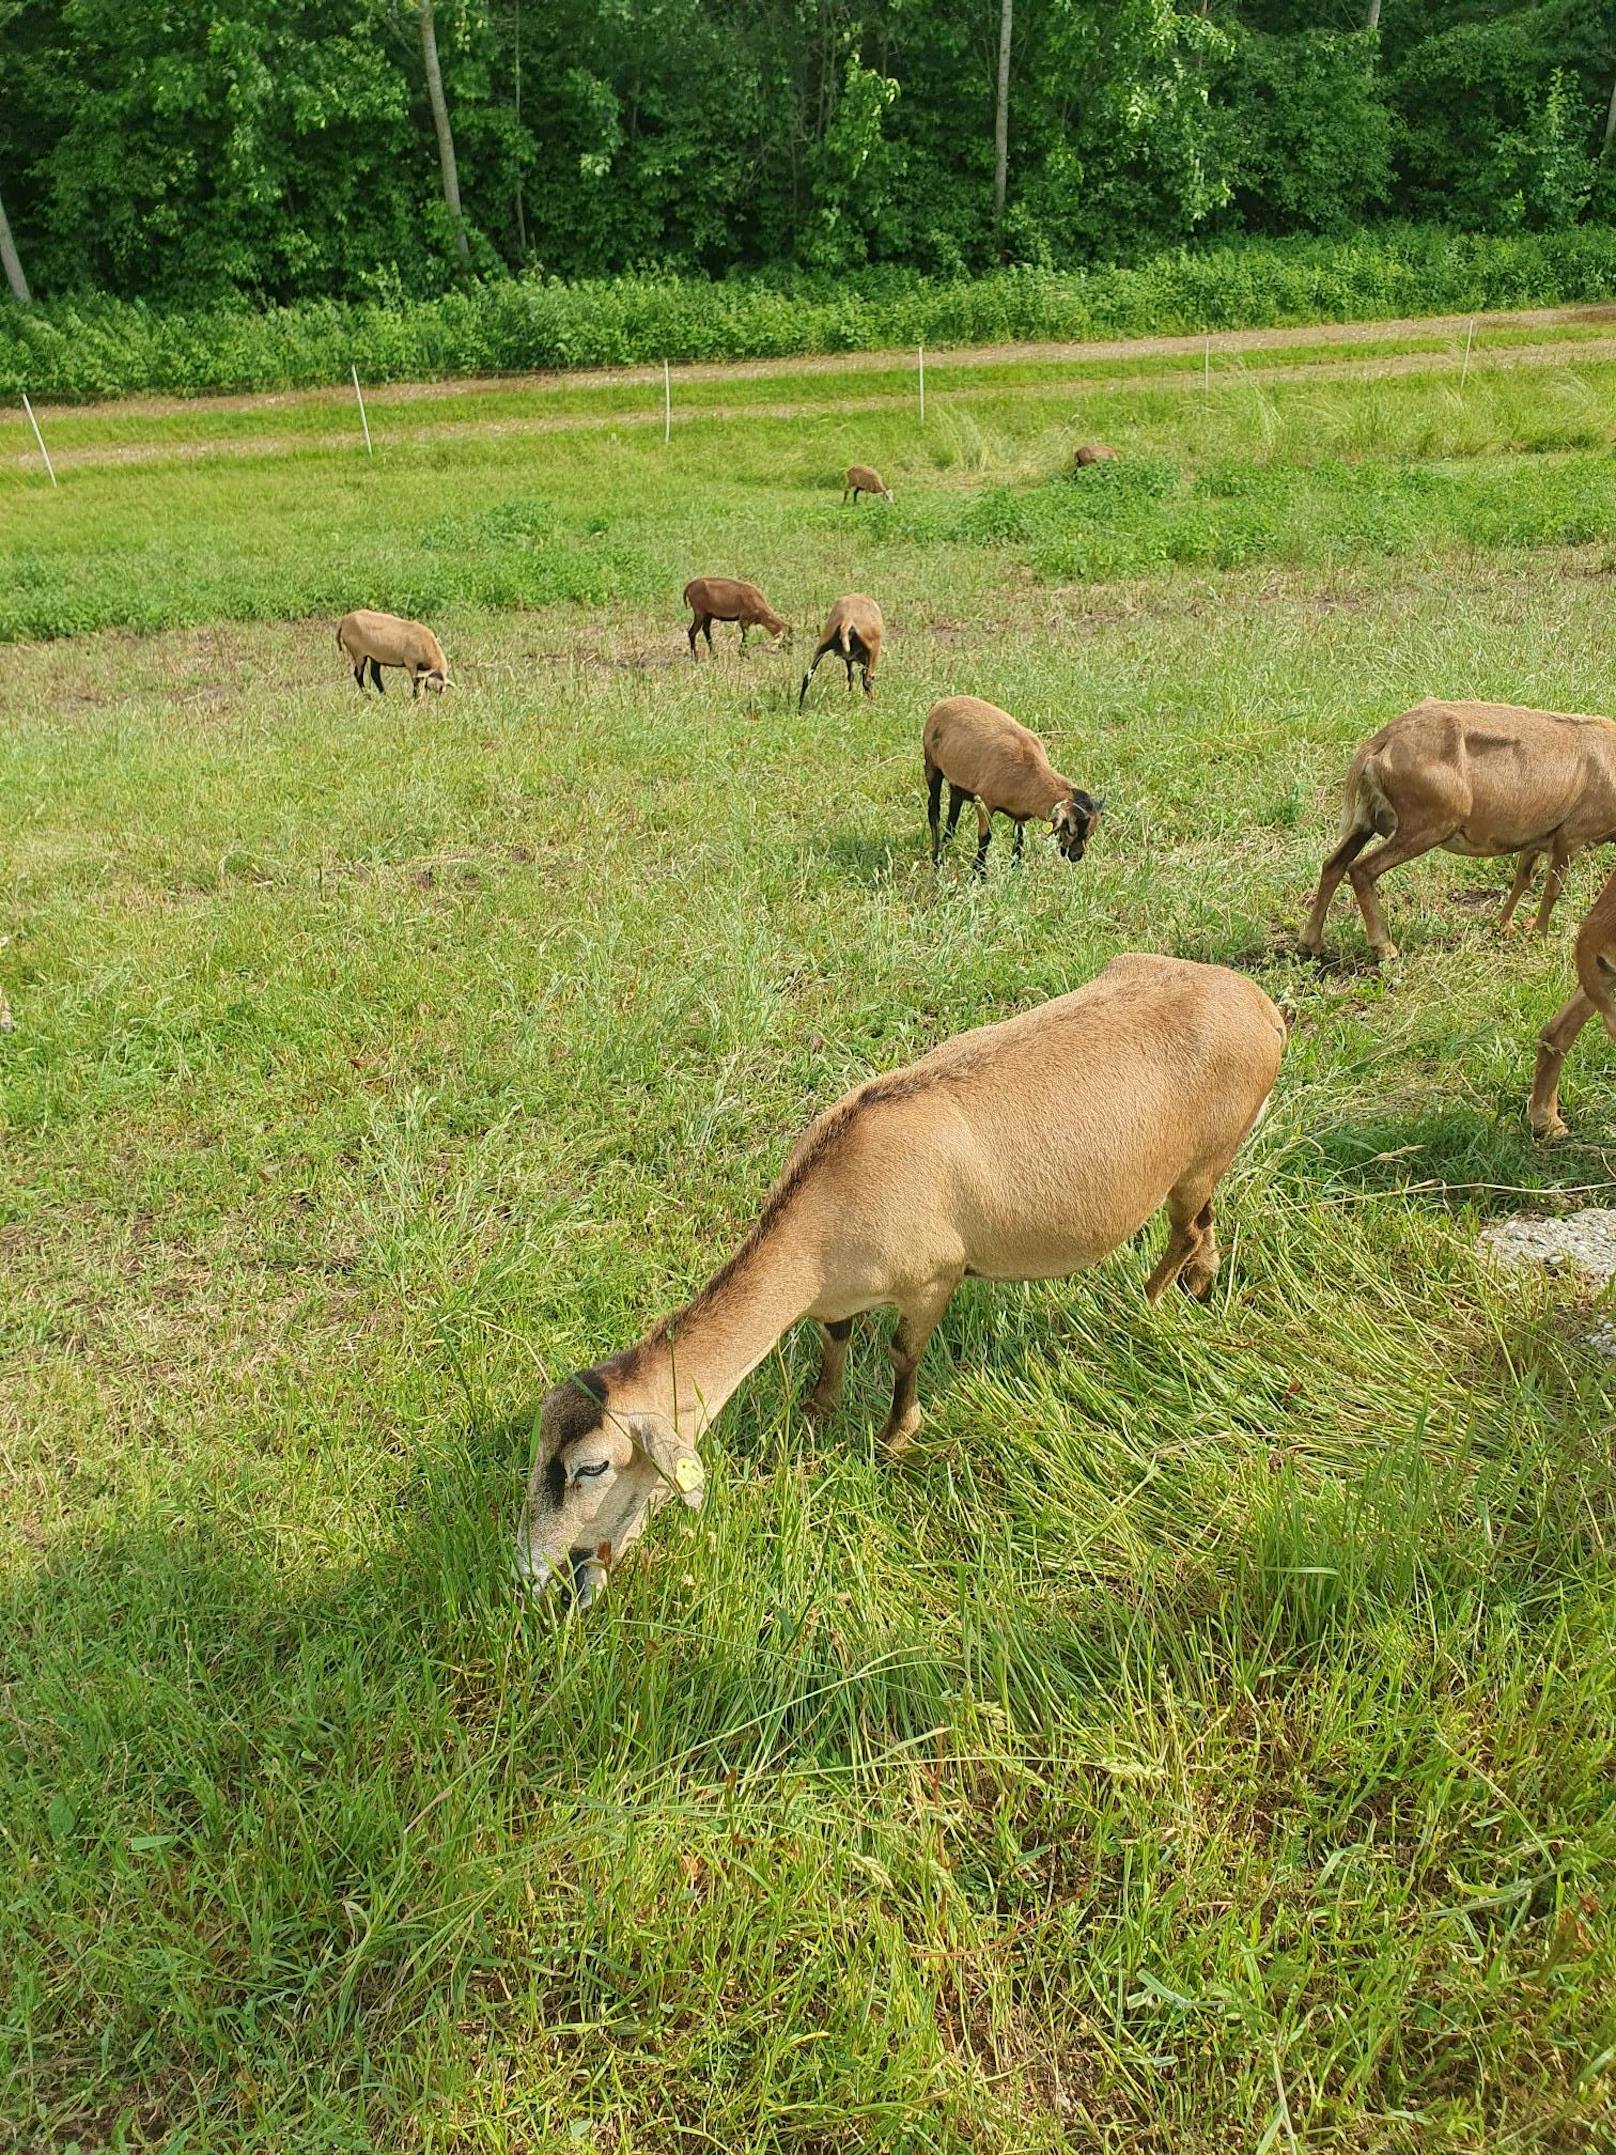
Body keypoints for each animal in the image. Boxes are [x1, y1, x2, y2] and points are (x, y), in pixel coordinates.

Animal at [519, 952, 1292, 1611]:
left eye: (593, 1468)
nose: (532, 1572)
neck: (823, 1217)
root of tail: (1261, 1005)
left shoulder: (933, 1276)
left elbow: (902, 1353)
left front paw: (892, 1437)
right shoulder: (839, 1294)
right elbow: (834, 1339)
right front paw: (818, 1407)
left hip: (1199, 1157)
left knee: (1183, 1230)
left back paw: (1152, 1303)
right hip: (1208, 1162)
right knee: (1206, 1220)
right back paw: (1200, 1284)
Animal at [930, 693, 1111, 870]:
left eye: (1091, 832)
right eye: (1071, 830)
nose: (1076, 856)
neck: (1031, 772)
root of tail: (945, 702)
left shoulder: (1021, 813)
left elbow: (1020, 839)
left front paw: (1016, 869)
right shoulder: (985, 802)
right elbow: (985, 838)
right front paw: (979, 872)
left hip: (956, 784)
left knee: (953, 812)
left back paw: (946, 846)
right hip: (932, 766)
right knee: (934, 809)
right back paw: (937, 860)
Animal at [1301, 698, 1616, 961]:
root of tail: (1382, 743)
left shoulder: (1535, 840)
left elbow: (1522, 880)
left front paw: (1503, 925)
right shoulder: (1571, 837)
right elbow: (1553, 889)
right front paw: (1539, 935)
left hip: (1366, 819)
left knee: (1334, 864)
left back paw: (1311, 943)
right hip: (1427, 826)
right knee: (1362, 868)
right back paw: (1385, 947)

====

Your goal.
Print the records verbatim, without pictures.

Response to the task.
Body keypoints for each animal in the image. Boxes are [x1, y1, x2, y2] and points are (x, y), in pixel coordinates.

Animal at [519, 952, 1292, 1611]:
left eye: (593, 1468)
nose: (532, 1572)
neck: (823, 1217)
root of tail: (1261, 1005)
left shoulder: (933, 1276)
left elbow: (902, 1353)
left front paw: (892, 1437)
right shoulder: (839, 1294)
right elbow: (834, 1339)
right front paw: (818, 1407)
left hip: (1199, 1157)
left knee: (1183, 1230)
left back paw: (1152, 1303)
right hip: (1208, 1162)
right knee: (1206, 1220)
right back paw: (1200, 1284)
Animal at [930, 693, 1111, 870]:
left eye: (1091, 832)
right eye: (1071, 830)
nose: (1076, 856)
neck: (1031, 772)
root of tail: (945, 702)
left shoulder: (1021, 813)
left elbow: (1020, 839)
left front paw: (1016, 869)
right shoulder: (985, 802)
right elbow: (985, 838)
right front paw: (979, 872)
left hip: (956, 784)
left knee: (953, 812)
left back paw: (946, 846)
right hip: (932, 766)
right knee: (934, 809)
right back paw: (937, 860)
Animal at [1301, 698, 1616, 961]:
root of tail: (1382, 743)
left shoulder: (1535, 840)
left elbow: (1522, 880)
left front paw: (1503, 925)
right shoulder: (1571, 837)
right elbow: (1553, 889)
right front paw: (1539, 935)
left hip: (1366, 819)
left knee: (1334, 864)
left back paw: (1311, 943)
right hip: (1427, 826)
right knee: (1362, 868)
right back paw: (1385, 947)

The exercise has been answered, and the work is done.